3. Slow network access or transfers

Heavy traffic may be an immediate and obvious explanation for network slowdowns. There's not much to be done at the PC level to address general network saturation. However, Windows 10 PCs do sometimes experience network delays unrelated to local wireless or wired traffic levels. When this happens, the first thing to check is the network interface driver in use. Search for the version number along with the name. This information is readily available on the Driver tab in the interface entry under Network Adapters in Device Manager (Figure 3).

A Windows desktop's network driver information
The Wi-Fi device driver in use for an Intel AC 9650 adapter, with version #

If other users are having trouble with that driver version, desktop admins will find multiple hits online that report similar experiences. Admins should also get some guidance as to whether or not a new driver fixes things or if rolling back and reinstalling the previous version helps or hinders the Windows 10 performance. In most cases, one of these strategies will fix things.

4. Slow or balky disk drive performance

Of all the items covered so far, this is the most potentially concerning. Slow disk access -- read or write -- can sometimes indicate a failing disk. The first step must be to make a complete backup of the drive's contents immediately. A backup will preserve access to the contents in case the drive crashes or becomes inaccessible. A Self-Monitoring Analysis and Reporting Technology (SMART) utility such as the free CrystalDiskInfo -- Standard Edition -- is suitable for the initial assessment (Figure 4).

The CrystalDiskInfo tool displaying data on how the local drivers are performing
CrystalDiskInfo shows all the SMART data available for local drives.

Various fields are worth keying in on to look for signs of trouble. To begin, CrystalDiskMark is good about rating the health status of a device and its driver. In this example, if the tool yields the yellow Caution, red Bad or unknown grey indicators, there is already cause for backup and further diagnosis.

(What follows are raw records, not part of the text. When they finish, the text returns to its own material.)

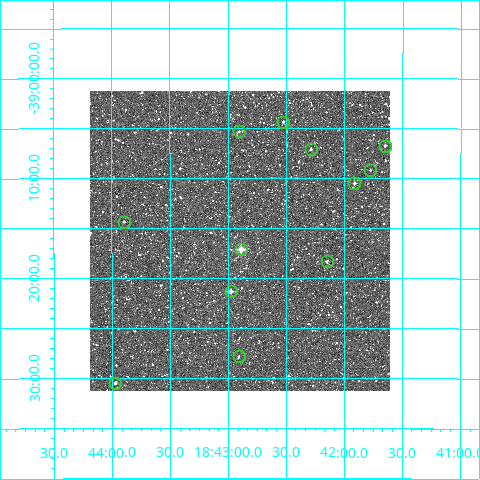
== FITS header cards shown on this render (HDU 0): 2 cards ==
NAXIS1  =                  300
NAXIS2  =                  300

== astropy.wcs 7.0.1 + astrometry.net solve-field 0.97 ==
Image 300 x 300 px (HDU 0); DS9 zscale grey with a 90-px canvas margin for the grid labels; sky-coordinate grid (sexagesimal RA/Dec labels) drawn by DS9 from the SOLVED WCS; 12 Tycho-2 reference stars matched to detected sources circled (green)
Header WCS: RA---TAN/DEC--TAN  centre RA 18:42:54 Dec -39:16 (280.72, -39.27 deg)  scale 6 arcsec/px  FOV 30.0' x 30.0'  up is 0 deg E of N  parity normal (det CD < 0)
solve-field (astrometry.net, Tycho-2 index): VERIFIED the header's WCS against the Tycho-2 star catalogue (verified at 2 index scales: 7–12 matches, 0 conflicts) and refined it, rather than solving blind
Solved WCS: RA---TAN-SIP/DEC--TAN-SIP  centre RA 18:42:54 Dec -39:16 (280.72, -39.27 deg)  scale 6 arcsec/px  FOV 30.0' x 30.0'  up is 0 deg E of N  parity normal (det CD < 0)
The solver's refit moves the header's centre by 1.9 arcsec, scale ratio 0.9993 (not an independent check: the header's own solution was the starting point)
Tycho-2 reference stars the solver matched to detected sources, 12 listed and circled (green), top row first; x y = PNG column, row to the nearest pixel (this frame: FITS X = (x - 90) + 1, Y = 300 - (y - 91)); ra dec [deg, ICRS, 3 dp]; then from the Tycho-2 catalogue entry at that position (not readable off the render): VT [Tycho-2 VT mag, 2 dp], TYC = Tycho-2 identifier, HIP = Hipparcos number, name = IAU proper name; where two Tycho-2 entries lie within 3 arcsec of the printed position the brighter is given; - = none
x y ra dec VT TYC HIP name
283 122 280.631 -39.073 10.68 7915-1215-1 - -
239 131 280.726 -39.089 10.66 7915-843-1 - -
385 146 280.413 -39.112 10.26 7915-1202-1 - -
311 149 280.571 -39.118 10.48 7915-1129-1 - -
370 170 280.444 -39.153 11.16 7915-1128-1 - -
354 183 280.478 -39.175 10.12 7915-642-1 - -
124 222 280.974 -39.239 10.71 7915-848-1 - -
241 249 280.721 -39.286 7.02 7915-1621-1 91777 -
327 261 280.537 -39.306 10.81 7915-1144-1 - -
231 291 280.744 -39.356 8.30 7915-1204-1 - -
239 356 280.727 -39.464 11.06 7919-60-1 - -
115 383 280.993 -39.508 10.06 7919-125-1 - -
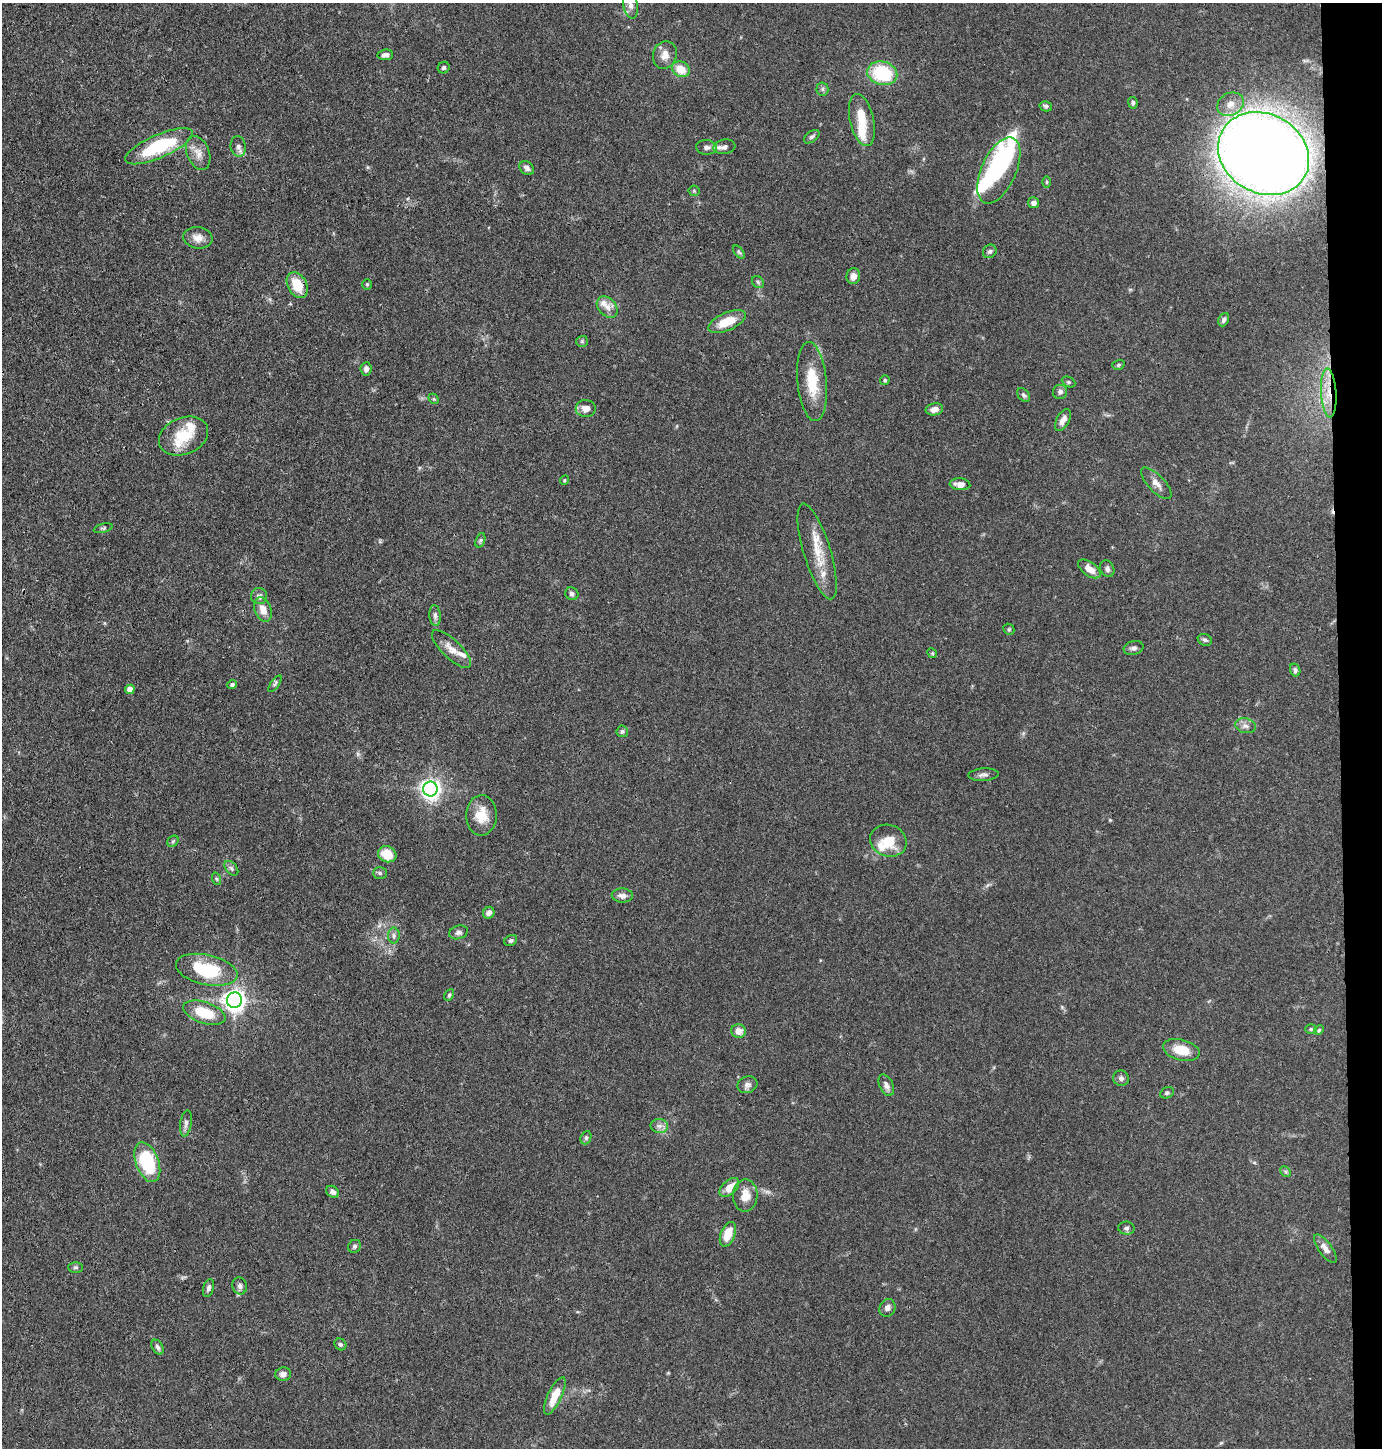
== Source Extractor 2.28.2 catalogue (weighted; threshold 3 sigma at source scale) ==
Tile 6 of 3 x 3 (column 3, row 2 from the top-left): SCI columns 2866-4245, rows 1448-2893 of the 4365 x 4342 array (HDU 1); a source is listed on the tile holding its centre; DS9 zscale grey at full resolution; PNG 1384 x 1450 px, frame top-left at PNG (2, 3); each listed source drawn as its Kron ellipse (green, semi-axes under 4 px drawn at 4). Shown black and unused: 3% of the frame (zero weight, under 3 of 4 exposures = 1% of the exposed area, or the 3 px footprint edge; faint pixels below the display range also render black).
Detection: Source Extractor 2.28.2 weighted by HDU 2 'WHT'; one run over the whole footprint, this tile lists its part. Background 0.0703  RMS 0.0042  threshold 0.0187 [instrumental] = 3 sigma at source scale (4.5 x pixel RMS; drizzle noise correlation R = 1.50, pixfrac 1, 0.05/0.05 arcsec/px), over >= 5 px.
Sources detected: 128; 3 inside a brighter object's white glare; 1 cosmic-ray / hot-pixel residue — neither listed nor drawn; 8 inside a brighter listed object's ellipse — not listed separately; the other 116 listed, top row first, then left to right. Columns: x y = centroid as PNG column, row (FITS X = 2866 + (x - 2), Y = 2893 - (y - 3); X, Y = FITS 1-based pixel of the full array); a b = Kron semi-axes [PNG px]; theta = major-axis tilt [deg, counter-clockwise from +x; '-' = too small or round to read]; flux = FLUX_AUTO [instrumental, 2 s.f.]
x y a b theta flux
630 5 13 7 -78 2.2
385 55 8 5 6 1.6
665 55 14 11 73 3.8
444 68 6 5 - 0.87
681 69 9 7 -29 6.7
882 73 15 11 -13 25
822 89 6 6 - 0.91
1133 103 6 4 -81 0.72
1230 104 14 11 30 4.4
1046 106 6 5 - 0.98
862 120 26 12 -77 8.4
812 137 9 5 36 0.95
159 146 36 11 23 28
238 146 10 7 -82 1.8
706 147 10 7 -5 1.6
724 147 11 7 8 1.9
198 153 18 11 -68 4
1264 154 47 39 -30 840
527 168 8 6 -41 1.6
999 170 35 17 66 26
1047 182 6 4 89 0.48
694 191 5 5 - 0.62
1034 203 5 5 - 1.6
198 238 15 10 -8 3.6
990 251 7 6 - 1
739 252 8 4 -53 0.7
853 276 8 7 - 2.4
758 282 7 5 -47 0.84
367 284 5 5 - 0.54
297 285 14 9 -61 9.6
607 307 12 8 -48 2.9
1224 320 7 5 67 1.2
727 322 20 9 23 8.6
582 341 6 5 - 0.68
1118 365 6 5 - 0.66
366 369 6 5 - 1.5
885 380 5 4 - 0.67
812 381 39 14 -85 13
1068 382 7 5 -26 0.75
1060 392 7 7 - 1.3
1329 393 24 7 -86 7.5
1023 395 8 5 -52 0.92
434 399 6 4 -44 0.52
586 408 10 8 -1 3.4
934 409 9 6 11 2.4
1063 420 12 6 60 2.4
184 436 25 18 22 13
564 480 5 4 - 0.51
1156 483 20 8 -47 3.1
960 484 10 6 -6 2.6
103 528 9 4 16 0.72
480 540 7 4 70 0.75
817 551 50 13 -73 12
1089 569 13 7 -36 4.2
1107 569 9 7 -61 1.3
572 594 7 6 - 1.1
259 596 8 8 - 1.4
263 610 12 8 -69 4.5
435 616 10 5 -85 1.3
1009 629 6 5 - 0.59
1205 640 7 5 -22 0.91
1134 648 10 7 15 1.3
451 649 25 9 -44 4.4
932 653 5 4 - 0.46
1295 670 6 5 - 0.97
232 684 5 4 - 0.91
275 684 9 3 56 0.79
130 689 5 4 - 3.4
1245 726 10 7 -14 1.9
622 731 6 5 - 0.87
983 775 15 6 4 1.6
430 789 7 7 - 210
481 815 20 15 89 7.7
173 841 6 5 - 0.6
888 841 18 15 -19 9.1
387 854 9 8 - 8.6
231 868 8 5 -49 0.96
380 873 7 5 -1 0.86
217 879 6 4 -70 0.66
622 895 10 7 -3 2.3
489 913 6 5 - 2.1
458 932 10 6 17 1.5
394 935 8 6 -89 1.2
511 940 7 5 32 0.9
207 970 31 15 -12 24
449 995 6 4 62 0.75
234 1000 7 7 - 260
204 1013 22 10 -18 14
1311 1029 6 5 - 0.6
1319 1030 5 4 - 0.54
738 1031 7 7 - 3.5
1181 1050 19 10 -14 7.7
1121 1078 8 7 - 1.4
747 1085 10 8 17 1.7
886 1085 11 6 -65 1.9
1167 1093 7 5 29 0.85
186 1123 13 5 81 1.6
659 1126 9 7 -1 1.8
586 1138 7 5 68 0.8
147 1162 21 11 -69 25
1286 1172 6 4 -45 0.65
729 1187 12 7 43 4.9
333 1192 7 5 -38 1.6
745 1195 16 12 88 5.6
1126 1228 8 6 -6 1.1
728 1234 13 7 69 7.8
354 1246 7 6 - 0.88
1325 1249 17 6 -53 2.7
76 1267 7 5 0 0.75
240 1286 8 7 - 1.5
208 1288 9 5 73 1.2
887 1308 9 8 - 1.8
340 1344 6 5 - 0.81
158 1347 8 5 -58 1.1
283 1374 8 6 4 2
555 1396 20 7 65 7.7
Overlapping masked pixels (flux is a lower limit): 1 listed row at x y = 1329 393
Isophote crosses this tile's border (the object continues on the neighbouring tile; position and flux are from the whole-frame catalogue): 1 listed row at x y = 630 5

5. Windows file cleanup could speed up I/O

If slow I/O persists and nothing comes up from SMART analysis, the Windows 10 performance issue could just be a case of excess file system clutter and detritus. In that case, these four following cleanup tools and methods can help desktop admins combat the issue:

  1. Run the following Disk Cleanup command from an administrative Command Prompt or PowerShell Session: cleanmgr /tuneup:65535. Check all checkboxes in the resulting window. Then, Click OK.
  2. Defragment and optimize the boot/system drive -- usually C: -- and any other slow drives.
  3. In the same administrative Command Prompt or PowerShell session, enter:
    DISM /online /cleanup-image /startcomponentcleanup.
  4. Download GitHub DriverStore Explorer (RAPR), unzip and then run the RAPR.exe file as an administrator. Click the Select Old Driver(s) button to flag all outdated drivers in the driver store. Then click "Delete Driver(s)" to delete any such drivers not currently in use (Figure 5).
A tool that flags outdated drivers and allows desktop admins to replace them easily
RAPR automatically tags obsolete or duplicate drivers for deletion.

Disk Cleanup can remove up to 25-30 GB on systems with remnants of the previous Windows upgrade still on-disk. Defragmentation for hard disks and optimization for SSDs won't get rid of anything, but it will organize disk structures to improve access speed. The DISM command removes orphaned install packages from the Windows Component Store (WinSxS folder). RAPR cleans out old, obsolete drivers no longer in use. Altogether, some systems recover up to 50 GB of disk space or more on the boot/system drive. This can help speed up updates and upgrades, which require minimum free disk area to work but perform better with more disk space. It can also help speed disk access in general.